Keep an open mind and wait and see what the future holds.......
Morley Field in San Diego has been a successful public/private P2P partnership for years. Of course, it's essentially been a monopoly for all those years.

There's a middle ground between "free" courses and P2P. That's setting up a way to generate income from the fact that players are coming to the course. There are free courses where an independent vendor (or sometimes the city) has the contract arranged with the city to sell discs and snacks from a permanent or mobile booth at the park. That's actually how Dave Moody produced a chunk of the income to build his private course east of Austin, TX. He operated a portable trailer at an Austin DG course and provided a pre-arranged cut to the city. This is a win-win scenario which keeps costs down for the players but produces some income to help improve the course.
I bought my yearly pass ($50) for the metro park system here in Michigan so i guess my answer is yes. I don't see a problem with pay to play as long as the courses are worth it.
I would pay to play if I were visiting another city or private course. I have already payed for a season pass for the state parks here in Michigan so I can play DG at Fort Custer. I have helped install baskets there, groom courses etc... For me it's fun and the course is great. The park also has fishing, camping, mountain biking, canoeing/kayaking.

I can see paying $2.00 bucks a round or $5.00 a day for play at private courses. But as other have said before, they need amenities like bathrooms, actually just bathrooms would be great. It would be a good idea for private course with pro shops to offer a free round for each disc you buy.
Good reply, Chuck.

Actually, that's something I forgot to mention in my previous posting. Our local 12-holer that cost $7,200 to build (with lots of "extras" included) ALSO has generated about $2,000 in advertising revenues to off-set some of those costs as well. That $2,000 has come from tee sign sponsorships. Area businesses buy the right to place their logo/info on one tee sign for $125 (now $150), with 100% of that money going towards future course improvements and expansion.

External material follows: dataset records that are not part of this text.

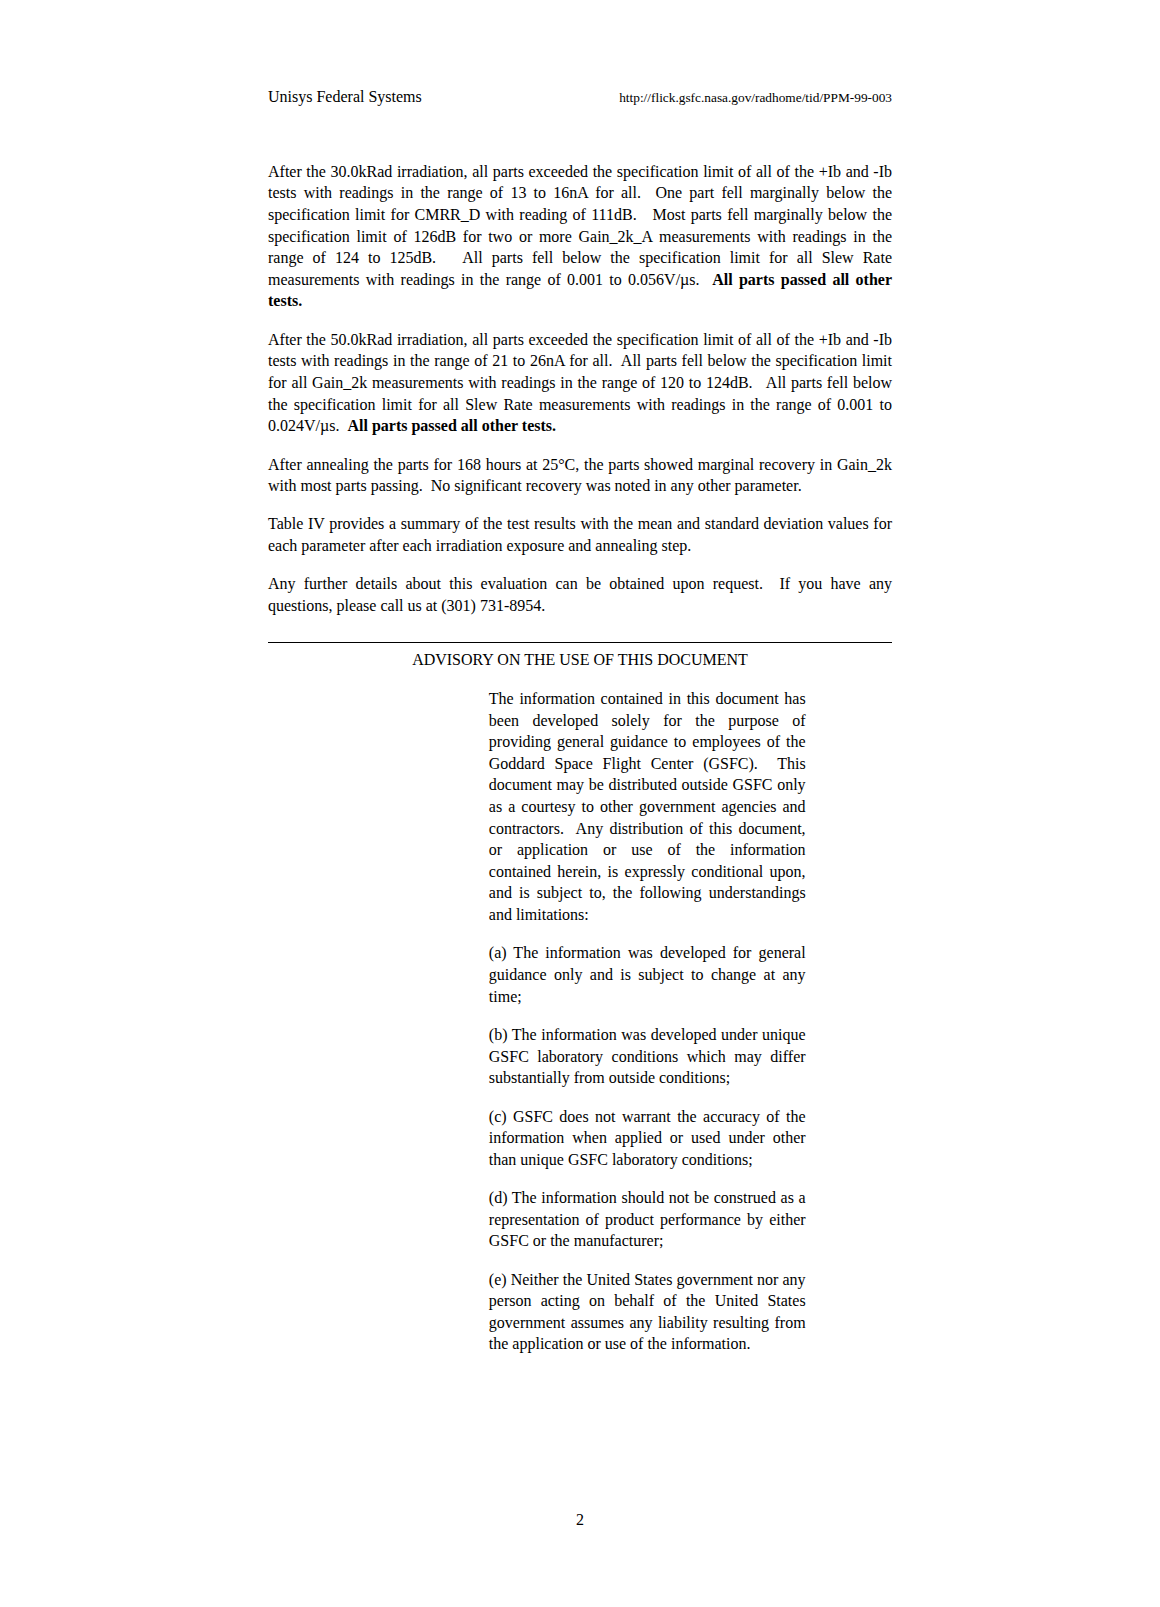Unisys Federal Systems
http://flick.gsfc.nasa.gov/radhome/tid/PPM-99-003
After the 30.0kRad irradiation, all parts exceeded the specification limit of all of the +Ib and -Ib tests with readings in the range of 13 to 16nA for all. One part fell marginally below the specification limit for CMRR_D with reading of 111dB. Most parts fell marginally below the specification limit of 126dB for two or more Gain_2k_A measurements with readings in the range of 124 to 125dB. All parts fell below the specification limit for all Slew Rate measurements with readings in the range of 0.001 to 0.056V/µs. All parts passed all other tests.
After the 50.0kRad irradiation, all parts exceeded the specification limit of all of the +Ib and -Ib tests with readings in the range of 21 to 26nA for all. All parts fell below the specification limit for all Gain_2k measurements with readings in the range of 120 to 124dB. All parts fell below the specification limit for all Slew Rate measurements with readings in the range of 0.001 to 0.024V/µs. All parts passed all other tests.
After annealing the parts for 168 hours at 25°C, the parts showed marginal recovery in Gain_2k with most parts passing. No significant recovery was noted in any other parameter.
Table IV provides a summary of the test results with the mean and standard deviation values for each parameter after each irradiation exposure and annealing step.
Any further details about this evaluation can be obtained upon request. If you have any questions, please call us at (301) 731-8954.
ADVISORY ON THE USE OF THIS DOCUMENT
The information contained in this document has been developed solely for the purpose of providing general guidance to employees of the Goddard Space Flight Center (GSFC). This document may be distributed outside GSFC only as a courtesy to other government agencies and contractors. Any distribution of this document, or application or use of the information contained herein, is expressly conditional upon, and is subject to, the following understandings and limitations:
(a) The information was developed for general guidance only and is subject to change at any time;
(b) The information was developed under unique GSFC laboratory conditions which may differ substantially from outside conditions;
(c) GSFC does not warrant the accuracy of the information when applied or used under other than unique GSFC laboratory conditions;
(d) The information should not be construed as a representation of product performance by either GSFC or the manufacturer;
(e) Neither the United States government nor any person acting on behalf of the United States government assumes any liability resulting from the application or use of the information.
2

That's not to mention the fact that about half of all players on our course currently travel here from other communities mostly within a 30-45 minute radius...with informal surveys indicating that we've made about $2,000-$3,000/year in sales at area businesses from those players (mostly restaurants...but some gas/snack purchases and a couple nights' stays in our local Microtel).

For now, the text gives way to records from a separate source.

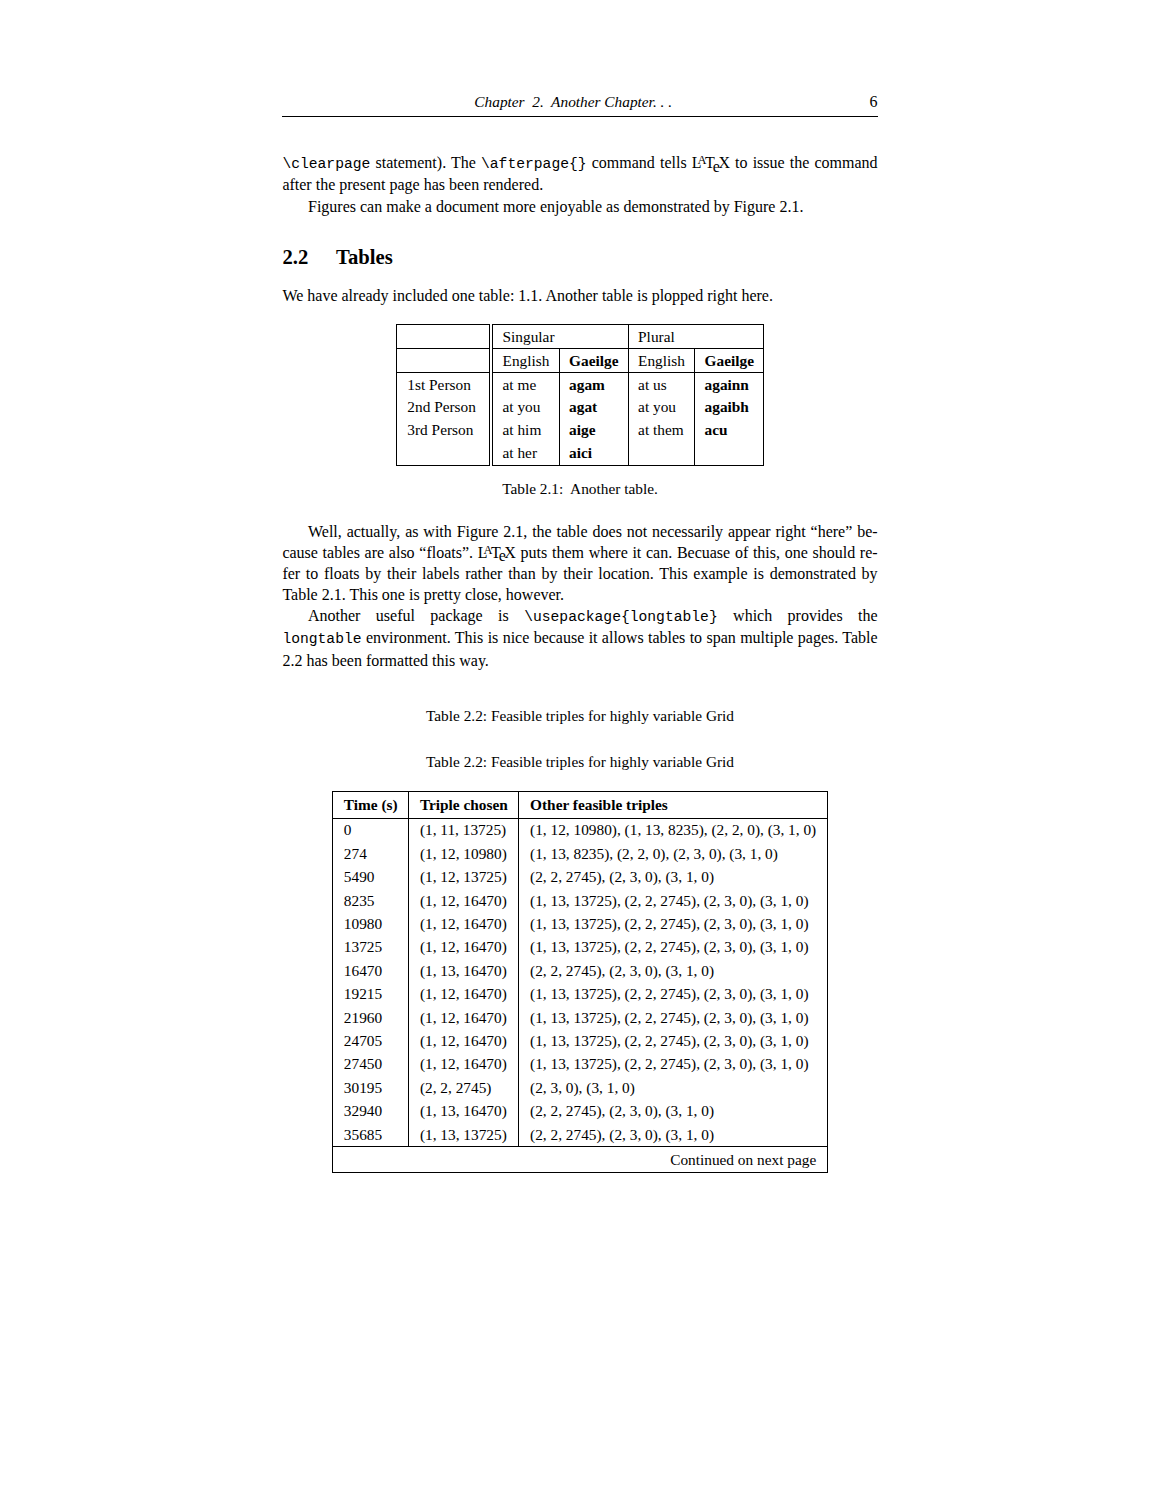Chapter 2. Another Chapter. . .
6
\clearpage statement). The \afterpage{} command tells La TeX to issue the command after the present page has been rendered.
Figures can make a document more enjoyable as demonstrated by Figure 2.1.
2.2 Tables
We have already included one table: 1.1. Another table is plopped right here.
Table 2.1: Another table.
| | Singular | Plural |
| | English | Gaeilge | English | Gaeilge |
| 1st Person | at me | agam | at us | againn |
| 2nd Person | at you | agat | at you | agaibh |
| 3rd Person | at him | aige | at them | acu |
| | at her | aici | | |
Well, actually, as with Figure 2.1, the table does not necessarily appear right “here” because tables are also “floats”. La TeX puts them where it can. Becuase of this, one should refer to floats by their labels rather than by their location. This example is demonstrated by Table 2.1. This one is pretty close, however.
Another useful package is \usepackage{longtable} which provides the longtable environment. This is nice because it allows tables to span multiple pages. Table 2.2 has been formatted this way.
Table 2.2: Feasible triples for highly variable Grid
Table 2.2: Feasible triples for highly variable Grid
| Time (s) | Triple chosen | Other feasible triples |
| --- | --- | --- |
| 0 | (1, 11, 13725) | (1, 12, 10980), (1, 13, 8235), (2, 2, 0), (3, 1, 0) |
| 274 | (1, 12, 10980) | (1, 13, 8235), (2, 2, 0), (2, 3, 0), (3, 1, 0) |
| 5490 | (1, 12, 13725) | (2, 2, 2745), (2, 3, 0), (3, 1, 0) |
| 8235 | (1, 12, 16470) | (1, 13, 13725), (2, 2, 2745), (2, 3, 0), (3, 1, 0) |
| 10980 | (1, 12, 16470) | (1, 13, 13725), (2, 2, 2745), (2, 3, 0), (3, 1, 0) |
| 13725 | (1, 12, 16470) | (1, 13, 13725), (2, 2, 2745), (2, 3, 0), (3, 1, 0) |
| 16470 | (1, 13, 16470) | (2, 2, 2745), (2, 3, 0), (3, 1, 0) |
| 19215 | (1, 12, 16470) | (1, 13, 13725), (2, 2, 2745), (2, 3, 0), (3, 1, 0) |
| 21960 | (1, 12, 16470) | (1, 13, 13725), (2, 2, 2745), (2, 3, 0), (3, 1, 0) |
| 24705 | (1, 12, 16470) | (1, 13, 13725), (2, 2, 2745), (2, 3, 0), (3, 1, 0) |
| 27450 | (1, 12, 16470) | (1, 13, 13725), (2, 2, 2745), (2, 3, 0), (3, 1, 0) |
| 30195 | (2, 2, 2745) | (2, 3, 0), (3, 1, 0) |
| 32940 | (1, 13, 16470) | (2, 2, 2745), (2, 3, 0), (3, 1, 0) |
| 35685 | (1, 13, 13725) | (2, 2, 2745), (2, 3, 0), (3, 1, 0) |
| Continued on next page |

Disc golf isn't "free"....it's an investment. Our community invested $7,200 in 2006 and has made roughly $7,000 of that money back in 28 months, with the only added expenses being the four extra hours/month for mowing. Our local parks and trail committee also recouped non-monetary benefits on that investment by finding a brush/litter monkey (me) donating HUNDREDS of hours to keeping that course and its adjacent/intermingling trails spotless.

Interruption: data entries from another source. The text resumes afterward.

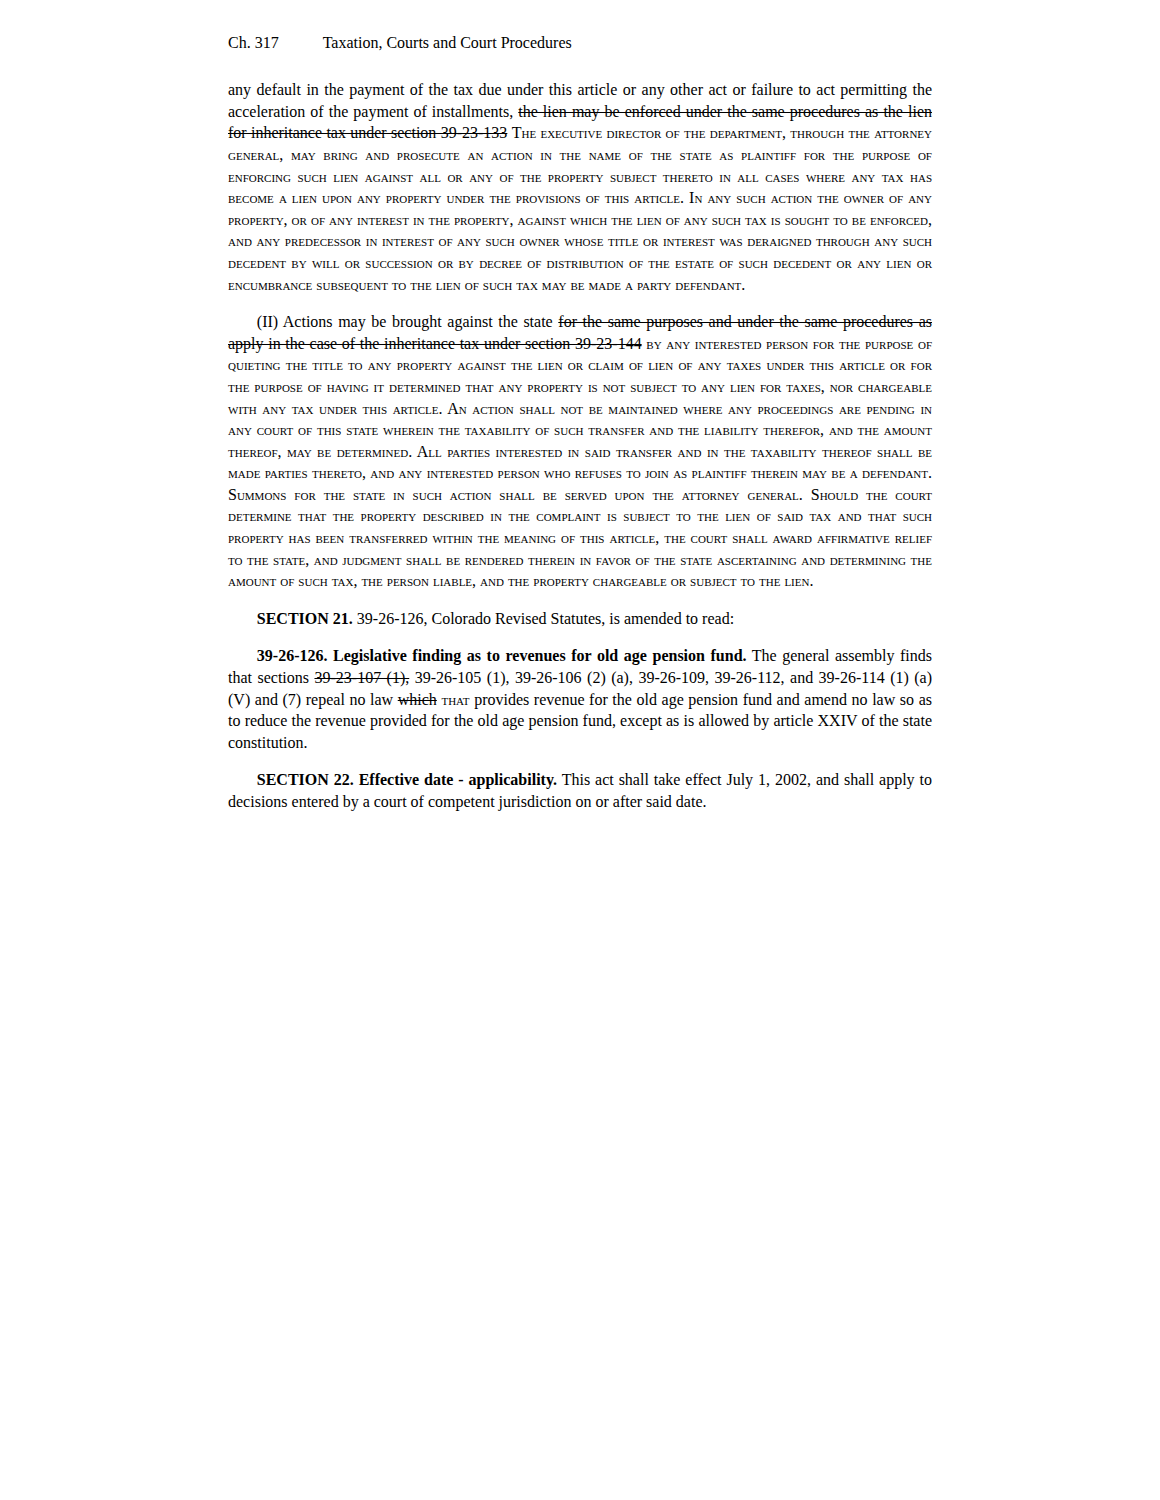Ch. 317 Taxation, Courts and Court Procedures
any default in the payment of the tax due under this article or any other act or failure to act permitting the acceleration of the payment of installments, the lien may be enforced under the same procedures as the lien for inheritance tax under section 39-23-133 The executive director of the department, through the attorney general, may bring and prosecute an action in the name of the state as plaintiff for the purpose of enforcing such lien against all or any of the property subject thereto in all cases where any tax has become a lien upon any property under the provisions of this article. In any such action the owner of any property, or of any interest in the property, against which the lien of any such tax is sought to be enforced, and any predecessor in interest of any such owner whose title or interest was deraigned through any such decedent by will or succession or by decree of distribution of the estate of such decedent or any lien or encumbrance subsequent to the lien of such tax may be made a party defendant.
(II) Actions may be brought against the state for the same purposes and under the same procedures as apply in the case of the inheritance tax under section 39-23-144 by any interested person for the purpose of quieting the title to any property against the lien or claim of lien of any taxes under this article or for the purpose of having it determined that any property is not subject to any lien for taxes, nor chargeable with any tax under this article. An action shall not be maintained where any proceedings are pending in any court of this state wherein the taxability of such transfer and the liability therefor, and the amount thereof, may be determined. All parties interested in said transfer and in the taxability thereof shall be made parties thereto, and any interested person who refuses to join as plaintiff therein may be a defendant. Summons for the state in such action shall be served upon the attorney general. Should the court determine that the property described in the complaint is subject to the lien of said tax and that such property has been transferred within the meaning of this article, the court shall award affirmative relief to the state, and judgment shall be rendered therein in favor of the state ascertaining and determining the amount of such tax, the person liable, and the property chargeable or subject to the lien.
SECTION 21. 39-26-126, Colorado Revised Statutes, is amended to read:
39-26-126. Legislative finding as to revenues for old age pension fund. The general assembly finds that sections 39-23-107 (1), 39-26-105 (1), 39-26-106 (2) (a), 39-26-109, 39-26-112, and 39-26-114 (1) (a) (V) and (7) repeal no law which that provides revenue for the old age pension fund and amend no law so as to reduce the revenue provided for the old age pension fund, except as is allowed by article XXIV of the state constitution.
SECTION 22. Effective date - applicability. This act shall take effect July 1, 2002, and shall apply to decisions entered by a court of competent jurisdiction on or after said date.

Players are already spending gas money to come and play, and are also purchasing goods and services at our area businesses. Shouldn't that be part of the complete equation when determining "free" versus "pay to play?" I don't personally make any money for any of my efforts on the course, but I don't do it for money. I do it for kids, the community and (selfishly) myself and my "spare tire"...giving me a fun course three blocks away to play versus having to drive nine miles to the nearest course.
Mike said:
"To ski I pay $99 for a season pass, bowling $1.50 a game, movie $7. Now take into consideration the operating expenses of a ski area, a bowling alley, or a movie theater (staff, electric, property tax...etc). There is no way a discgolf course spends more money on upkeep or staff or power than a ski area, or a bowling alley or a movie theater. You have to compare apples to apples."

I was speaking more of the entertainment value of these activities rather than actual operating costs vs. products and services. No one is suggesting dg course maintenance is on a similar level as ski area upkeep.

Congratulations though, Mike. You're very thrifty.
theres a new Discgolf course setup on a ball golf course in Hemet, Ca. I want to go check out.
yes. if it meant the upkeep and condition to keep the course alive. a few bucks wouldn't hurt every now and then.